TASKS AND EXERCISES ::
a - Answer these from the Doris Sink parameter table below:
(i) What is the default value of doris.request.connect.timeout.ms?
(ii) What is the default value of sink.enable.batch-mode?
(iii) What does doris.request.retries set?
b - Reproduce the stretch of the Doris Sink parameter table from "Maximum number of" through "the write time.".

DOCUMENT SECTION ::
··········

Table Creation Configurations

Table 1 Optional parameters for creating a Doris Sink table

Parameter

Default Value

Mandatory

Description

doris.request.retries

3

No

Number of retry times for sending requests to Doris.

doris.request.connect.timeout.ms

30000

No

Connection timeout interval for sending requests to Doris.

doris.request.read.timeout.ms

30000

No

Read timeout interval for sending requests to Doris.

sink.max-retries

3

No

Maximum number of retry times after a commit is failed. The default value is 3.

sink.enable.batch-mode

false

No

Whether to write data to Doris in batch mode. If this is enabled, the write time does not depend on checkpoints. You can use sink.buffer-flush.max-rows, sink.buffer-flush.max-bytes, or sink.buffer-flush.interval to control the write time.

··········

RECORD EXTRACTS ::
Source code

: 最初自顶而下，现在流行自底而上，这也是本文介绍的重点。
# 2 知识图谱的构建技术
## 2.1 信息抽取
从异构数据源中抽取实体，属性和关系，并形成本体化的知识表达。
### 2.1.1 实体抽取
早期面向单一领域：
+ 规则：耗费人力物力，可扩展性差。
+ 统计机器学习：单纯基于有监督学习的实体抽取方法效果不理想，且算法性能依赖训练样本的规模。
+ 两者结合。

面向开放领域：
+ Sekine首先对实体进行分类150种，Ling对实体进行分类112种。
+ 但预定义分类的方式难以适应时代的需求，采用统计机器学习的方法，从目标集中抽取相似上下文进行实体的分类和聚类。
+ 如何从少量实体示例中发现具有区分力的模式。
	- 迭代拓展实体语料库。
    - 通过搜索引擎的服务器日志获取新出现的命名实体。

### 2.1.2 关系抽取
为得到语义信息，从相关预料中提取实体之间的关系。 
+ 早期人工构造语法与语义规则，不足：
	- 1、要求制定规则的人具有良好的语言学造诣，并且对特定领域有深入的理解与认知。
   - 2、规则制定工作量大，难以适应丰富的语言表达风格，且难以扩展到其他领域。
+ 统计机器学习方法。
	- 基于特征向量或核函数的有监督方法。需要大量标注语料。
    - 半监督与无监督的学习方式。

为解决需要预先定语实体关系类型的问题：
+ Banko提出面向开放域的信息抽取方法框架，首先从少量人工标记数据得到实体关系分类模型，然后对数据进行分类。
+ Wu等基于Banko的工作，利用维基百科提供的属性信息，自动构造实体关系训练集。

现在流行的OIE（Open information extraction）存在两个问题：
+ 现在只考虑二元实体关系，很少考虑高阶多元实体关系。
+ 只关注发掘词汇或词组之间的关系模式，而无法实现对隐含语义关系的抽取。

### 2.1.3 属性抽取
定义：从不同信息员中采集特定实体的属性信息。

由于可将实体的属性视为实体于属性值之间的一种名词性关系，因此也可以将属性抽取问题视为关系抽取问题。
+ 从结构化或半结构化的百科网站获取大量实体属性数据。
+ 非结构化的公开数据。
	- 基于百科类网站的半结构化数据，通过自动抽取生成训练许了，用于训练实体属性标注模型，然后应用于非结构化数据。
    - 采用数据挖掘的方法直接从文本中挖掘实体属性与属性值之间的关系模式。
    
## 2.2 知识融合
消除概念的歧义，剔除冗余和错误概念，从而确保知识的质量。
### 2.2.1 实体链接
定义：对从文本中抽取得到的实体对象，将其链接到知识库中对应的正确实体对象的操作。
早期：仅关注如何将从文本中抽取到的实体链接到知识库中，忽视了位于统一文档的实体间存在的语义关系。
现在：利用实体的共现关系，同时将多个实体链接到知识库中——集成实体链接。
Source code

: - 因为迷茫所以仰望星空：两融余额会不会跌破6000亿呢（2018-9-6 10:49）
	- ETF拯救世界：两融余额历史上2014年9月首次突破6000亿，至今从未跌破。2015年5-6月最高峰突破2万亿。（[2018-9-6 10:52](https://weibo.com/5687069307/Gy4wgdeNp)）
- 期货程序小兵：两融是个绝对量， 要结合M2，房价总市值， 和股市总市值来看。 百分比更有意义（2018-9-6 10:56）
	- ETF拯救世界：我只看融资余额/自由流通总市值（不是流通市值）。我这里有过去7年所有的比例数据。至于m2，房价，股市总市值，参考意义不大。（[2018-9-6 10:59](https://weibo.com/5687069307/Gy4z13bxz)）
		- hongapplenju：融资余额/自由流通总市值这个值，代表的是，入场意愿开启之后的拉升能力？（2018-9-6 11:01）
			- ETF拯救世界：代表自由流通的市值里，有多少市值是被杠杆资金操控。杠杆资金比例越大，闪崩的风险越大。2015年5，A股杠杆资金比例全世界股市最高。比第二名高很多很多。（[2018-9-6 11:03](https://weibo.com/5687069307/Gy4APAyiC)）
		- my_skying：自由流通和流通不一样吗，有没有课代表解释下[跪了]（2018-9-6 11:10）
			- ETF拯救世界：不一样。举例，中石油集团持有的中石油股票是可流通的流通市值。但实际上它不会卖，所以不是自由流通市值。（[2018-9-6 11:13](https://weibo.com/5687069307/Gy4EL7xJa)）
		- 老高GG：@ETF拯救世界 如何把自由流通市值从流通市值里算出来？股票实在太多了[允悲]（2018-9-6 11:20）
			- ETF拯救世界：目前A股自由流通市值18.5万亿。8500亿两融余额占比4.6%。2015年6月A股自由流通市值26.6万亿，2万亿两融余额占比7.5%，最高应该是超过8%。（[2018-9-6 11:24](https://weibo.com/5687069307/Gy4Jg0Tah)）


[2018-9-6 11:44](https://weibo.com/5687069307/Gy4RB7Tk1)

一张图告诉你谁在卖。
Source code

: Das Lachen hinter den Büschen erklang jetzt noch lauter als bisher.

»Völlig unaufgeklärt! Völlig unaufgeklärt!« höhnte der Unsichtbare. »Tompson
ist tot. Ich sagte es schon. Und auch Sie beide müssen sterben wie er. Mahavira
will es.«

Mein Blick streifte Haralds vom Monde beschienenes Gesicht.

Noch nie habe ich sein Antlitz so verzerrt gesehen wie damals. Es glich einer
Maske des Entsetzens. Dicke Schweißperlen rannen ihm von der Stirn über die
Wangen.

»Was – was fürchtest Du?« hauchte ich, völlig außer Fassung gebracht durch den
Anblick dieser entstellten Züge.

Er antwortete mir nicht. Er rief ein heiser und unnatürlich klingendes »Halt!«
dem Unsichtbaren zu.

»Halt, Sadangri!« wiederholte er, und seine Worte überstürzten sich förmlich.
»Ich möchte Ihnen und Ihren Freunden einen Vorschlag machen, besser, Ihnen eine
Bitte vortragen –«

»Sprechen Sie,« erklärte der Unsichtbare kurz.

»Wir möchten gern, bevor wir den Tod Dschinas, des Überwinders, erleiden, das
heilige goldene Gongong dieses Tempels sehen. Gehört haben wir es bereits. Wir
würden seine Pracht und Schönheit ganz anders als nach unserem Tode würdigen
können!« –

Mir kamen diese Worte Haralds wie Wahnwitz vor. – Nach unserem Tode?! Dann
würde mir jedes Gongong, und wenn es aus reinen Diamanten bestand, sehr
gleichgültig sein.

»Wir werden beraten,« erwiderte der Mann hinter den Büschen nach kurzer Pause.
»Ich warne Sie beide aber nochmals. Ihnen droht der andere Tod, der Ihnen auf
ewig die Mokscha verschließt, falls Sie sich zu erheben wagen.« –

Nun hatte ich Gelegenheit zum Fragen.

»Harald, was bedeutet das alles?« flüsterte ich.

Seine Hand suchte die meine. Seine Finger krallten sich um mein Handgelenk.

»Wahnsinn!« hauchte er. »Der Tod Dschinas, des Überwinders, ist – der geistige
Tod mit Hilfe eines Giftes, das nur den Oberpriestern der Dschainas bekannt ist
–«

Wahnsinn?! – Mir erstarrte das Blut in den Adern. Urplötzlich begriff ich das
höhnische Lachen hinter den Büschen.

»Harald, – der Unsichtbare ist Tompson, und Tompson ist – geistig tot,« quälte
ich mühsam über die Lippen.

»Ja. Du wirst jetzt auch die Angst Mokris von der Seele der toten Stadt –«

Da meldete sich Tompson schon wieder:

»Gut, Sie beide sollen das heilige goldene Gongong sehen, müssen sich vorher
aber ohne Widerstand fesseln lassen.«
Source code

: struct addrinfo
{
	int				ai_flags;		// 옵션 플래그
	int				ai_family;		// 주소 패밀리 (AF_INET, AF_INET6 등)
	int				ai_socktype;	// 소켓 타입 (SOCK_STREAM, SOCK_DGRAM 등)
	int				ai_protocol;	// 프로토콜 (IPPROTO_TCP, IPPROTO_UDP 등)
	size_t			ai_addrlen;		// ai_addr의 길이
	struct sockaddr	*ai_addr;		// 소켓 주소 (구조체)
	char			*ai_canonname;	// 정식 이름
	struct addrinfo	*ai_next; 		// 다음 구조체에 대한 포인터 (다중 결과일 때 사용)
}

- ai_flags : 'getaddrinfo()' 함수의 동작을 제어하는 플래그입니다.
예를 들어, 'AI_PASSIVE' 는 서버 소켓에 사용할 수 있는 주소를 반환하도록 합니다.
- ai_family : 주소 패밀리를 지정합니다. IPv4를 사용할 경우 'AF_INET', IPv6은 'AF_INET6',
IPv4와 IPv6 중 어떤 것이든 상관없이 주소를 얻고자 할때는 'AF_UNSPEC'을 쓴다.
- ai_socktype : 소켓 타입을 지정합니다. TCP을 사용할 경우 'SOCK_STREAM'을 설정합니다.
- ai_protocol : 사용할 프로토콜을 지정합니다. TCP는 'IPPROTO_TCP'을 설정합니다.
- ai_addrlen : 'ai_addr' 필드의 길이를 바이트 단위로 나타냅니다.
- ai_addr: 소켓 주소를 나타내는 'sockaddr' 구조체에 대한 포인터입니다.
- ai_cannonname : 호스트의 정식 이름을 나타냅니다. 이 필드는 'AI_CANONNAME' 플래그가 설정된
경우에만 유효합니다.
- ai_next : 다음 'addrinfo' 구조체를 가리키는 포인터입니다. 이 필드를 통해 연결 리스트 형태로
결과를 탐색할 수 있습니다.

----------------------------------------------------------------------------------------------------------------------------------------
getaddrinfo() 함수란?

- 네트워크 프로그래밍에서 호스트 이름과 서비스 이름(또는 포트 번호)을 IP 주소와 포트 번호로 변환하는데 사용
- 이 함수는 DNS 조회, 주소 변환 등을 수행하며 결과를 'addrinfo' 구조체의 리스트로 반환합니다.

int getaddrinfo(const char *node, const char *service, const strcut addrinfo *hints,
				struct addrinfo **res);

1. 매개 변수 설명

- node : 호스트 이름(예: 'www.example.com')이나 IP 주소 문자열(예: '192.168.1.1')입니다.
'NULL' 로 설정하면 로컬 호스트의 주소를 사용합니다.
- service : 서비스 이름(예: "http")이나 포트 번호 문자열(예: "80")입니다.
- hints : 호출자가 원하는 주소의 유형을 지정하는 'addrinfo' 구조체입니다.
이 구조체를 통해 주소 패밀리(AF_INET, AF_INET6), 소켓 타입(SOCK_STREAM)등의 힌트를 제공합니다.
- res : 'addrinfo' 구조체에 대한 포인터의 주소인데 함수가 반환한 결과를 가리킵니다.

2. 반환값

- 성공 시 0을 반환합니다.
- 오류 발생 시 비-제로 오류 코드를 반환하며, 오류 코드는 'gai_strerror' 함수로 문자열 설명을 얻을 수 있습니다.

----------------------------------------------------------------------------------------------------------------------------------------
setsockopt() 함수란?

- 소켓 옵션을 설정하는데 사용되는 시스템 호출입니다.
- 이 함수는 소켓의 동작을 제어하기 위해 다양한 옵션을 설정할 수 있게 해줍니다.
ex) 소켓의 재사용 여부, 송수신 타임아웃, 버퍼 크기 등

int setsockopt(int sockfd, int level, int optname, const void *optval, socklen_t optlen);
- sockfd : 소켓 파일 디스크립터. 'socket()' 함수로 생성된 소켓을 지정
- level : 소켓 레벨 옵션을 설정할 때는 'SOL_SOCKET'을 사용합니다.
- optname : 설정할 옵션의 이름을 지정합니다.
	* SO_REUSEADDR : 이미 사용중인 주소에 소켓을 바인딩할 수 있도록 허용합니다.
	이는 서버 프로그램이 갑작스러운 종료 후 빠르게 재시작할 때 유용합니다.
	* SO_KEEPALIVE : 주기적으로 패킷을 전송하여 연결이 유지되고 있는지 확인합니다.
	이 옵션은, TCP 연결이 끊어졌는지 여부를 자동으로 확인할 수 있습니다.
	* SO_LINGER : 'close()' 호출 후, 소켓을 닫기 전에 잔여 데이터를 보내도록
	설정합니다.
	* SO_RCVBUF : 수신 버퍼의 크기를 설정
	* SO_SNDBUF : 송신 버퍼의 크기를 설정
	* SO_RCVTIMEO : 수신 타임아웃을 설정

··········

ANSWER SET ::
a -
(i) 30000
(ii) false
(iii) The number of retry times for sending requests to Doris.

b -
Maximum number of retry times after a commit is failed. The default value is 3.

sink.enable.batch-mode

false

No

Whether to write data to Doris in batch mode. If this is enabled, the write time does not depend on checkpoints. You can use sink.buffer-flush.max-rows, sink.buffer-flush.max-bytes, or sink.buffer-flush.interval to control the write time.